The third time Congress passed an income tax, it finally stuck. In 1909, they began taxing corporate profits, again deducting business expenses like interest payments. While the Supreme Court upheld this “corporate income tax” on a technicality, Congress passed an initiative to extend their taxing power to all incomes. The deciding state ratified the Sixteenth Amendment on February 3, 1913, and President Woodrow Wilson signed the first permanent federal income tax exactly eight months later. This time, the tax started at incomes above $3,000 for individuals and $4,000 for married couples — that is, the richest 3 percent of the population.
The original intent of the federal income tax was unambiguously to tax the rich.
And it became more so in short order. The United States entered World War I in 1917, and the federal government grew 20 times bigger. Woodrow Wilson, like Abraham Lincoln before him, had to go where the money was.
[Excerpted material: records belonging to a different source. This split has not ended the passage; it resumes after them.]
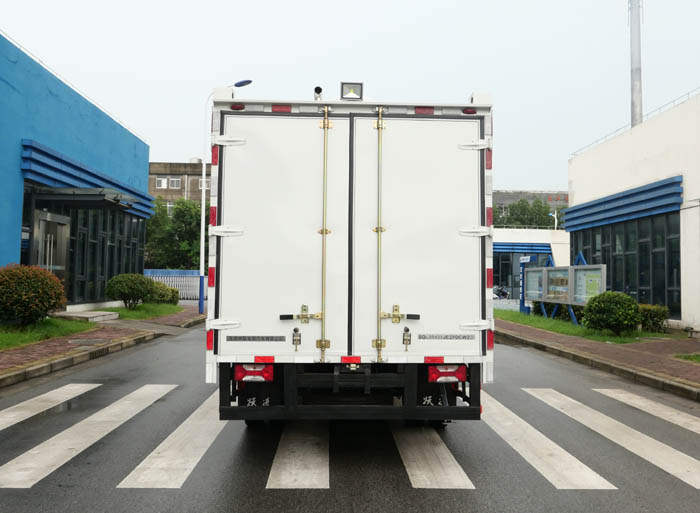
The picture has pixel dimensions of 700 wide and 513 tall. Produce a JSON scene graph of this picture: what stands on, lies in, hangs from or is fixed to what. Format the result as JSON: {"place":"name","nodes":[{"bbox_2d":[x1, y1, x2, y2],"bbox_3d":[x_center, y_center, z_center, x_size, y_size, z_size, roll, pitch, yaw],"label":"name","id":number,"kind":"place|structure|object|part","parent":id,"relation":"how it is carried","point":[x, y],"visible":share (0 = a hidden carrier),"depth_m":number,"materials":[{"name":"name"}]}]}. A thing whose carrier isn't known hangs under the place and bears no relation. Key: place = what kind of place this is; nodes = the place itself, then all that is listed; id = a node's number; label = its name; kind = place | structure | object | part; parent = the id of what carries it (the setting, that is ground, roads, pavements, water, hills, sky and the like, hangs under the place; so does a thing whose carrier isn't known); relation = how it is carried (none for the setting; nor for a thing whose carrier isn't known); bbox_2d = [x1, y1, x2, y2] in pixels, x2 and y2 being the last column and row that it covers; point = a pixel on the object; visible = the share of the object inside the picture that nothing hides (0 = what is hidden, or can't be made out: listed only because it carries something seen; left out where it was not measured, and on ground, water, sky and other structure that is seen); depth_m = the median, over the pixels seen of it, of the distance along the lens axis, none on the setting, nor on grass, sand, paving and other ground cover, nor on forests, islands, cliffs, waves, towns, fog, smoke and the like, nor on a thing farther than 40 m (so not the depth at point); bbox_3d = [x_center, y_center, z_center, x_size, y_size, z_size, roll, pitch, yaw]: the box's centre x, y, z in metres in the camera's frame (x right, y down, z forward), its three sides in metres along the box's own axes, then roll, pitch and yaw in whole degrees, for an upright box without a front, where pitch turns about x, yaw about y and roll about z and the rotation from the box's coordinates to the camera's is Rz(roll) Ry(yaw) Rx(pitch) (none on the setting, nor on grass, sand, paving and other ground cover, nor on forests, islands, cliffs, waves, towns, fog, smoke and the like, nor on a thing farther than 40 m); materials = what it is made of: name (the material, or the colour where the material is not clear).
{"place":"outdoors","nodes":[
{"label":"outdoors","id":0,"kind":"place"},
{"bbox_2d":[0,318,98,350],"label":"lawn","id":1,"kind":"structure","parent":0,"point":[3,335],"materials":[{"name":"green plant"}]},
{"bbox_2d":[0,263,66,327],"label":"shrub","id":2,"kind":"object","parent":1,"relation":"on","point":[55,302],"visible":0.99,"depth_m":12.10,"materials":[{"name":"plant"}]},
{"bbox_2d":[0,33,151,314],"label":"blue building","id":3,"kind":"structure","parent":0,"point":[16,239],"depth_m":17.12,"materials":[{"name":"blue paint"}]},
{"bbox_2d":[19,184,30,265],"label":"window","id":4,"kind":"structure","parent":3,"relation":"in","point":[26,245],"depth_m":14.94,"materials":[{"name":"glass"}]},
{"bbox_2d":[31,211,68,291],"bbox_3d":[-7.352,0.258,15.850,0.230,2.559,1.642,1,-3,-2],"label":"glass door","id":5,"kind":"structure","parent":3,"relation":"in","point":[43,263],"depth_m":15.81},
{"bbox_2d":[20,140,153,217],"bbox_3d":[-7.288,-2.090,18.203,1.492,0.865,5.531,1,-3,-2],"label":"blue awning","id":6,"kind":"object","parent":3,"relation":"attached to","point":[80,168],"visible":0.61,"depth_m":16.77,"materials":[{"name":"blue metal"}]},
{"bbox_2d":[28,186,145,212],"bbox_3d":[-7.150,-1.587,17.229,2.305,0.292,2.551,1,-3,-2],"label":"entrance canopy","id":7,"kind":"object","parent":3,"relation":"attached to","point":[117,200],"visible":0.89,"depth_m":16.51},
{"bbox_2d":[48,203,148,304],"bbox_3d":[-7.409,-0.047,19.512,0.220,2.847,4.114,1,-3,-2],"label":"window","id":8,"kind":"structure","parent":3,"relation":"in","point":[82,273],"depth_m":19.22,"materials":[{"name":"glass"}]},
{"bbox_2d":[0,305,204,387],"label":"left pavement","id":9,"kind":"structure","parent":0,"point":[0,358],"materials":[{"name":"brick"}]},
{"bbox_2d":[53,310,119,322],"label":"entrance step","id":10,"kind":"structure","parent":9,"relation":"on","point":[92,315],"depth_m":16.22,"materials":[{"name":"grey stone"}]},
{"bbox_2d":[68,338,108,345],"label":"manhole cover","id":11,"kind":"object","parent":9,"relation":"in","point":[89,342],"visible":0.96,"depth_m":11.76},
{"bbox_2d":[90,302,183,320],"label":"lawn","id":12,"kind":"structure","parent":0,"point":[139,311],"materials":[{"name":"green plant"}]},
{"bbox_2d":[106,272,154,309],"bbox_3d":[-6.654,1.067,19.448,1.474,1.171,1.478,1,-3,-2],"label":"shrub","id":13,"kind":"object","parent":12,"relation":"on","point":[139,296],"visible":0.99,"depth_m":19.10,"materials":[{"name":"green plant"}]},
{"bbox_2d":[148,281,179,304],"bbox_3d":[-6.871,1.351,23.206,1.367,0.960,1.415,1,-3,-2],"label":"shrub","id":14,"kind":"object","parent":12,"relation":"on","point":[173,295],"visible":0.69,"depth_m":22.85,"materials":[{"name":"green plant"}]},
{"bbox_2d":[149,160,211,206],"label":"distant building","id":15,"kind":"structure","parent":0,"point":[196,176],"materials":[{"name":"brick"}]},
{"bbox_2d":[155,177,167,188],"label":"window","id":16,"kind":"structure","parent":15,"relation":"in","point":[163,180],"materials":[{"name":"white"}]},
{"bbox_2d":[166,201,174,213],"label":"window","id":17,"kind":"structure","parent":15,"relation":"in","point":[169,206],"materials":[{"name":"white"}]},
{"bbox_2d":[167,177,181,188],"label":"window","id":18,"kind":"structure","parent":15,"relation":"in","point":[172,180],"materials":[{"name":"white"}]},
{"bbox_2d":[198,177,209,189],"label":"window","id":19,"kind":"structure","parent":15,"relation":"in","point":[206,186],"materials":[{"name":"white"}]},
{"bbox_2d":[0,319,699,512],"label":"road","id":20,"kind":"structure","parent":0,"point":[437,492],"materials":[{"name":"grey asphalt"}]},
{"bbox_2d":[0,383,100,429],"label":"crosswalk stripe","id":21,"kind":"object","parent":20,"relation":"on","point":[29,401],"visible":0.99,"depth_m":7.02,"materials":[{"name":"white paint"}]},
{"bbox_2d":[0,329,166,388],"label":"curb","id":22,"kind":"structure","parent":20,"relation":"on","point":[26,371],"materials":[{"name":"grey concrete"}]},
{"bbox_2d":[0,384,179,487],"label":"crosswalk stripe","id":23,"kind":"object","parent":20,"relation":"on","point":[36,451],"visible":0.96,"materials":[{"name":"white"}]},
{"bbox_2d":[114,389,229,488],"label":"crosswalk stripe","id":24,"kind":"object","parent":20,"relation":"on","point":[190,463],"visible":0.62,"depth_m":5.10,"materials":[{"name":"white paint"}]},
{"bbox_2d":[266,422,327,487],"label":"crosswalk stripe","id":25,"kind":"object","parent":20,"relation":"on","point":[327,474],"visible":0.69,"depth_m":4.93,"materials":[{"name":"white paint"}]},
{"bbox_2d":[204,81,492,423],"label":"truck","id":26,"kind":"object","parent":20,"relation":"on","point":[352,223],"visible":0.95,"depth_m":5.05,"materials":[{"name":"white metal"}]},
{"label":"hinge","id":27,"kind":"part","parent":26,"relation":"part of","materials":[{"name":"white metal"}]},
{"bbox_2d":[234,363,273,381],"bbox_3d":[-0.762,0.898,5.121,0.315,0.173,0.220,1,-3,-2],"label":"tail light","id":28,"kind":"object","parent":26,"relation":"attached to","point":[252,374],"visible":0.71,"depth_m":5.02,"materials":[{"name":"red plastic"}]},
{"bbox_2d":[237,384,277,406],"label":"mud flap","id":29,"kind":"object","parent":26,"relation":"hanging from","point":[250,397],"visible":0.55,"depth_m":5.21,"materials":[{"name":"black rubber"}]},
{"label":"door","id":30,"kind":"part","parent":26,"relation":"part of","materials":[{"name":"white metal"}]},
{"label":"latch","id":31,"kind":"part","parent":26,"relation":"part of","materials":[{"name":"gold metal"}]},
{"bbox_2d":[313,86,322,99],"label":"security camera","id":32,"kind":"object","parent":26,"relation":"on","point":[316,89],"visible":0.54,"depth_m":6.73,"materials":[{"name":"black"}]},
{"label":"handle","id":33,"kind":"part","parent":26,"relation":"part of","materials":[{"name":"gold metal"}]},
{"bbox_2d":[340,82,363,99],"bbox_3d":[0.015,-1.452,5.751,0.228,0.192,0.173,1,-3,-2],"label":"floodlight","id":34,"kind":"object","parent":26,"relation":"on","point":[343,89],"visible":0.91,"depth_m":5.71,"materials":[{"name":"grey metal"}]},
{"label":"handle","id":35,"kind":"part","parent":26,"relation":"part of","materials":[{"name":"gold metal"}]},
{"label":"latch handle","id":36,"kind":"part","parent":26,"relation":"part of","materials":[{"name":"gold metal"}]},
{"label":"door","id":37,"kind":"part","parent":26,"relation":"part of","materials":[{"name":"white metal"}]},
{"label":"marker light","id":38,"kind":"part","parent":26,"relation":"part of","materials":[{"name":"red plastic"}]},
{"bbox_2d":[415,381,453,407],"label":"mud flap","id":39,"kind":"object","parent":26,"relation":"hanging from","point":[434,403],"visible":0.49,"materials":[{"name":"black rubber"}]},
{"bbox_2d":[427,364,466,382],"bbox_3d":[0.787,0.933,5.260,0.330,0.179,0.204,1,-3,-2],"label":"tail light","id":40,"kind":"object","parent":26,"relation":"attached to","point":[453,372],"visible":0.75,"depth_m":5.17,"materials":[{"name":"red plastic"}]},
{"label":"hinge","id":41,"kind":"part","parent":26,"relation":"part of","materials":[{"name":"white metal"}]},
{"label":"hinge","id":42,"kind":"part","parent":26,"relation":"part of","materials":[{"name":"white metal"}]},
{"bbox_2d":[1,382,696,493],"label":"crosswalk","id":43,"kind":"structure","parent":20,"relation":"on","point":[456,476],"materials":[{"name":"white paint"}]},
{"bbox_2d":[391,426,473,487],"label":"crosswalk stripe","id":44,"kind":"object","parent":20,"relation":"on","point":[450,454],"visible":0.61,"depth_m":4.99,"materials":[{"name":"white paint"}]},
{"bbox_2d":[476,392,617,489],"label":"crosswalk stripe","id":45,"kind":"object","parent":20,"relation":"on","point":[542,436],"visible":0.66,"depth_m":5.37,"materials":[{"name":"white paint"}]},
{"bbox_2d":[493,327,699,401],"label":"curb","id":46,"kind":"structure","parent":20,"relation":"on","point":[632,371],"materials":[{"name":"grey concrete"}]},
{"bbox_2d":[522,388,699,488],"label":"crosswalk stripe","id":47,"kind":"object","parent":20,"relation":"on","point":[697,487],"visible":0.94,"depth_m":6.01,"materials":[{"name":"white paint"}]},
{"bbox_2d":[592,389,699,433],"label":"crosswalk stripe","id":48,"kind":"object","parent":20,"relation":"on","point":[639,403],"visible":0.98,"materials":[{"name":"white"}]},
{"bbox_2d":[0,0,699,193],"label":"sky","id":49,"kind":"structure","parent":0,"point":[257,61],"materials":[{"name":"white"}]},
{"bbox_2d":[489,189,569,223],"label":"distant building","id":50,"kind":"structure","parent":0,"point":[503,194],"materials":[{"name":"brick"}]},
{"bbox_2d":[491,227,570,300],"label":"white building","id":51,"kind":"structure","parent":0,"point":[503,232],"materials":[{"name":"white paint"}]},
{"bbox_2d":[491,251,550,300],"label":"window","id":52,"kind":"structure","parent":51,"relation":"in","point":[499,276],"depth_m":39.01,"materials":[{"name":"glass"}]},
{"bbox_2d":[492,242,552,254],"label":"blue awning","id":53,"kind":"object","parent":51,"relation":"attached to","point":[539,246],"visible":0.55,"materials":[{"name":"blue metal"}]},
{"bbox_2d":[548,210,557,229],"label":"street lamp","id":54,"kind":"object","parent":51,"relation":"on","point":[555,216],"visible":0.6,"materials":[{"name":"white metal"}]},
{"bbox_2d":[494,308,676,342],"label":"lawn","id":55,"kind":"structure","parent":0,"point":[570,328],"materials":[{"name":"green plant"}]},
{"bbox_2d":[518,255,533,313],"bbox_3d":[6.093,1.030,22.233,0.284,2.025,0.797,1,-3,-2],"label":"sign post","id":56,"kind":"object","parent":55,"relation":"on","point":[523,262],"visible":0.81,"depth_m":22.24,"materials":[{"name":"blue metal"}]},
{"bbox_2d":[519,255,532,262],"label":"street sign","id":57,"kind":"object","parent":56,"relation":"attached to","point":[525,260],"visible":0.97,"depth_m":21.64,"materials":[{"name":"white"}]},
{"bbox_2d":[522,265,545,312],"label":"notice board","id":58,"kind":"object","parent":55,"relation":"on","point":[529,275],"visible":0.71,"depth_m":21.47,"materials":[{"name":"grey metal"}]},
{"bbox_2d":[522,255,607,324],"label":"notice board","id":59,"kind":"object","parent":55,"relation":"on","point":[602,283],"visible":0.83,"depth_m":18.18,"materials":[{"name":"grey metal"}]},
{"bbox_2d":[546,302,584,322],"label":"shrub","id":60,"kind":"object","parent":55,"relation":"on","point":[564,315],"visible":0.34,"depth_m":19.49,"materials":[{"name":"green plant"}]},
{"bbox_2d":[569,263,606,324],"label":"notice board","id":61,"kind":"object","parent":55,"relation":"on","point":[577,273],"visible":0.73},
{"bbox_2d":[582,290,640,335],"bbox_3d":[5.978,1.308,14.645,1.283,1.050,1.263,1,-3,-2],"label":"round shrub","id":62,"kind":"object","parent":55,"relation":"on","point":[606,309],"visible":1,"depth_m":14.30,"materials":[{"name":"green plant"}]},
{"bbox_2d":[637,303,668,332],"bbox_3d":[7.391,1.550,16.000,0.883,0.753,1.128,1,-3,-2],"label":"shrub","id":63,"kind":"object","parent":55,"relation":"on","point":[655,316],"visible":0.68,"depth_m":15.64,"materials":[{"name":"green plant"}]},
{"bbox_2d":[496,314,699,398],"label":"right pavement","id":64,"kind":"structure","parent":0,"point":[650,358],"materials":[{"name":"brick"}]},
{"bbox_2d":[673,352,699,362],"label":"grass patch","id":65,"kind":"object","parent":64,"relation":"on","point":[696,358],"visible":0.84,"depth_m":10.99,"materials":[{"name":"green plant"}]},
{"bbox_2d":[567,91,699,331],"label":"white building","id":66,"kind":"structure","parent":0,"point":[692,209],"depth_m":18.76,"materials":[{"name":"white paint"}]},
{"bbox_2d":[561,175,682,231],"bbox_3d":[8.435,-1.595,20.323,0.906,0.788,5.671,1,-3,-2],"label":"blue awning","id":67,"kind":"object","parent":66,"relation":"attached to","point":[609,200],"visible":0.96,"depth_m":19.37,"materials":[{"name":"blue metal"}]},
{"bbox_2d":[569,211,681,316],"bbox_3d":[8.208,0.255,19.388,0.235,2.794,5.083,1,-3,-2],"label":"window","id":68,"kind":"structure","parent":66,"relation":"in","point":[606,263],"depth_m":18.60,"materials":[{"name":"glass"}]},
{"bbox_2d":[570,87,699,155],"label":"roof railing","id":69,"kind":"object","parent":66,"relation":"on","point":[673,101],"visible":0.36,"depth_m":20.37,"materials":[{"name":"metal"}]},
{"label":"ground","id":70,"kind":"structure","parent":0},
{"bbox_2d":[144,269,200,299],"bbox_3d":[-8.387,1.382,30.746,5.271,1.582,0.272,1,-3,-2],"label":"white fence","id":71,"kind":"object","parent":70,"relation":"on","point":[166,282],"visible":0.39,"depth_m":30.71,"materials":[{"name":"white metal"}]},
{"bbox_2d":[142,197,204,270],"label":"tree","id":72,"kind":"object","parent":70,"relation":"on","point":[193,239],"visible":0.51,"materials":[{"name":"green plant"}]},
{"bbox_2d":[199,78,250,315],"bbox_3d":[-4.061,-2.003,20.998,1.850,7.606,0.393,1,-3,-2],"label":"street lamp","id":73,"kind":"object","parent":70,"relation":"on","point":[202,295],"visible":0.69,"depth_m":20.97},
{"bbox_2d":[492,284,509,299],"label":"motorcycle","id":74,"kind":"object","parent":70,"relation":"on","point":[500,290],"visible":0.59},
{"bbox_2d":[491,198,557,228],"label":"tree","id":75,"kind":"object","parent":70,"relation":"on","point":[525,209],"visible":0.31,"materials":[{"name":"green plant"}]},
{"bbox_2d":[629,0,642,126],"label":"chimney pipe","id":76,"kind":"object","parent":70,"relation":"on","point":[636,98],"visible":0.47,"depth_m":23.99,"materials":[{"name":"grey metal"}]}
]}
Since the 1860s, inequality had only gotten worse. Instead of the richest 5 percent of Americans holding the majority of wealth, now it was held by the richest 2 percent. Only high rates could extract enough revenue from so few people. And so, Wilson signed the War Revenue Act, raising rates as high as 63 percent on incomes over $1 million and 67 percent over $2 million.
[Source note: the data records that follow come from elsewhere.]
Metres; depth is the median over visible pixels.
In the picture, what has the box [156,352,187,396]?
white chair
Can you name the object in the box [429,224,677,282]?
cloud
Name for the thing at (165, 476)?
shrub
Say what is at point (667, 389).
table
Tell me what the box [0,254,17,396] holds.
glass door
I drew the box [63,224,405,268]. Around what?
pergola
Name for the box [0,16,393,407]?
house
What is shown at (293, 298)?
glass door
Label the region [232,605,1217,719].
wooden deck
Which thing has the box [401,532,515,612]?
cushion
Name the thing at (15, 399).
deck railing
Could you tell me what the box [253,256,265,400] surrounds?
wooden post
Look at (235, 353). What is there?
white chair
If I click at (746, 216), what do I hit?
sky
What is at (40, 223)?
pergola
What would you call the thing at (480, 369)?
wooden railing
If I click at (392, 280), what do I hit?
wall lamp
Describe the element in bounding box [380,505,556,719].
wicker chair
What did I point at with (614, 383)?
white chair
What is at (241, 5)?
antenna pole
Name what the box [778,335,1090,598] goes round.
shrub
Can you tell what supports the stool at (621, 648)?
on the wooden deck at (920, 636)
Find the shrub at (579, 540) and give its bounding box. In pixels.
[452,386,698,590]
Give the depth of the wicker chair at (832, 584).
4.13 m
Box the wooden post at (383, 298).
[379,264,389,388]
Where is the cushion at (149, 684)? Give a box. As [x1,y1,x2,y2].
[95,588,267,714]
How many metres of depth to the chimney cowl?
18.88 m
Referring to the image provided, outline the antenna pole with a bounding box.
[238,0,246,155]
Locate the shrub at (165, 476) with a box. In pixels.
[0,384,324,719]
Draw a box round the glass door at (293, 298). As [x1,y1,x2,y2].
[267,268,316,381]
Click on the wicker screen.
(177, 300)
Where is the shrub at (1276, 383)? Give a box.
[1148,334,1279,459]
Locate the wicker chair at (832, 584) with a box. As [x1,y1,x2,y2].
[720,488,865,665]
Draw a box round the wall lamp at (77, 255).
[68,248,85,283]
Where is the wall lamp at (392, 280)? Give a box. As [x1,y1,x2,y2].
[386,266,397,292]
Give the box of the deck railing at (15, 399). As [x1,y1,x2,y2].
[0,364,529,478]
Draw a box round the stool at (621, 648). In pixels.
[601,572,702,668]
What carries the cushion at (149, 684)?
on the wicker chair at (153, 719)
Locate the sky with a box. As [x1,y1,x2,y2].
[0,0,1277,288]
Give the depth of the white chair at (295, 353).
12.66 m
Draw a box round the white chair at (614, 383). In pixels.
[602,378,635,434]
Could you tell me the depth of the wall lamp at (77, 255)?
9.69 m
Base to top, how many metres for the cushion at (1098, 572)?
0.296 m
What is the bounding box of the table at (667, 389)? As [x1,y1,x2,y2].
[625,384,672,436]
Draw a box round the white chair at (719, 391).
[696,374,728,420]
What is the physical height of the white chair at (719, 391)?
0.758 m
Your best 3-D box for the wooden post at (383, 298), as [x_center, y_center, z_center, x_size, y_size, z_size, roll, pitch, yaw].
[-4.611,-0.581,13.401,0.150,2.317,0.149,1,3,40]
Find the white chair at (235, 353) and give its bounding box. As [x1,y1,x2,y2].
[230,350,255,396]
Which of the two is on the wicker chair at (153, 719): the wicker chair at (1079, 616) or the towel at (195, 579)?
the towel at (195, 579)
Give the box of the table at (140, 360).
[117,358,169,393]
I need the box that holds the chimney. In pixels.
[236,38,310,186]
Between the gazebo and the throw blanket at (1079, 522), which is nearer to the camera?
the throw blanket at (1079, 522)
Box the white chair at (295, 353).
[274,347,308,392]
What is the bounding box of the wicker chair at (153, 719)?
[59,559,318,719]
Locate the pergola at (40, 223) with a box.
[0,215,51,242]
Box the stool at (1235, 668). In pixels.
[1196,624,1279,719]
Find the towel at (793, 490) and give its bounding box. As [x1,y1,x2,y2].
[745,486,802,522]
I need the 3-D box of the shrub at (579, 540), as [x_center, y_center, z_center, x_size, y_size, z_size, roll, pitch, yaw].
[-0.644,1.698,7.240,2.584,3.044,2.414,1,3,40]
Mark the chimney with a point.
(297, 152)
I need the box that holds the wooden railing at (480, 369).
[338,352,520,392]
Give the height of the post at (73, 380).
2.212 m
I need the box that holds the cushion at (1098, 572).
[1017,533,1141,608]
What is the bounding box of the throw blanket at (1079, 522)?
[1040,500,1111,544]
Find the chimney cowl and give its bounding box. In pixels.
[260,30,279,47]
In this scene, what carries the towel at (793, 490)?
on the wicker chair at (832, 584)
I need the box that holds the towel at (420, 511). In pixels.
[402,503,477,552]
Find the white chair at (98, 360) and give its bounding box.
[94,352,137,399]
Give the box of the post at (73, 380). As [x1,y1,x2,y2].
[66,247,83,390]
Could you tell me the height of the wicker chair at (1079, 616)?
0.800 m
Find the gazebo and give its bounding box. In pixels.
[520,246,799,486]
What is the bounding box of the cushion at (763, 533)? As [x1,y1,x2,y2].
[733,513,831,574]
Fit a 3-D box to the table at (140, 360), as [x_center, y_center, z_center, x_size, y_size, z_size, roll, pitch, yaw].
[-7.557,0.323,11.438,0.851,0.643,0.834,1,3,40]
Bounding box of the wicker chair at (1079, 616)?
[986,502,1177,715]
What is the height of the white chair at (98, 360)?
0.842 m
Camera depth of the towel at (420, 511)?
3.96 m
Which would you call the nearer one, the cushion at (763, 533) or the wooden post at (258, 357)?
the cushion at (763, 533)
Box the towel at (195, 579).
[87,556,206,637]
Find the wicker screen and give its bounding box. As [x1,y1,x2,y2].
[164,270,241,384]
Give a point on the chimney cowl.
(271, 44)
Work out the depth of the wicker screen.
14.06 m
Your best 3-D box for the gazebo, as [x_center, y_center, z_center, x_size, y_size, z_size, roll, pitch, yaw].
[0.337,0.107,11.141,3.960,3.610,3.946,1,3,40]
“Never before, in the annals of civilization, has an attempt been made to take as much as two thirds of a man’s income by taxation,” marveled the great tax economist Edwin Seligman.
Below those levels, the rates varied from 20 to 60 percent, increasing with income. The law taxed inherited estates, as well as luxury goods and companies’ “excess profits.”
It was, in Seligman’s estimation, “the most gigantic fiscal enactment in history.”
And yet, for 95 percent of Americans, it cost nothing. It was entirely paid by the richest 5 percent.
The costs of World War I lingered long after the Treaty of Versailles. The federal government downsized from its wartime peak, but it would never return to its pre-war level. It still had a debt of $25 billion to pay off, plus another $2.25 billion that Congress allocated in bonuses for veterans over the next 20 years. The new Treasury secretary, Andrew Mellon, worked hard to bring the top tax rates down to a more moderate level, but even he had to admit they couldn’t go back to the regressive system of the past.
Regardless, the respite he bought them was temporary. The Great Depression and World War II increased the size of government permanently, and the top tax rates rose accordingly. The progressive income tax was here to stay.
The extent of its progressivity, however, was not.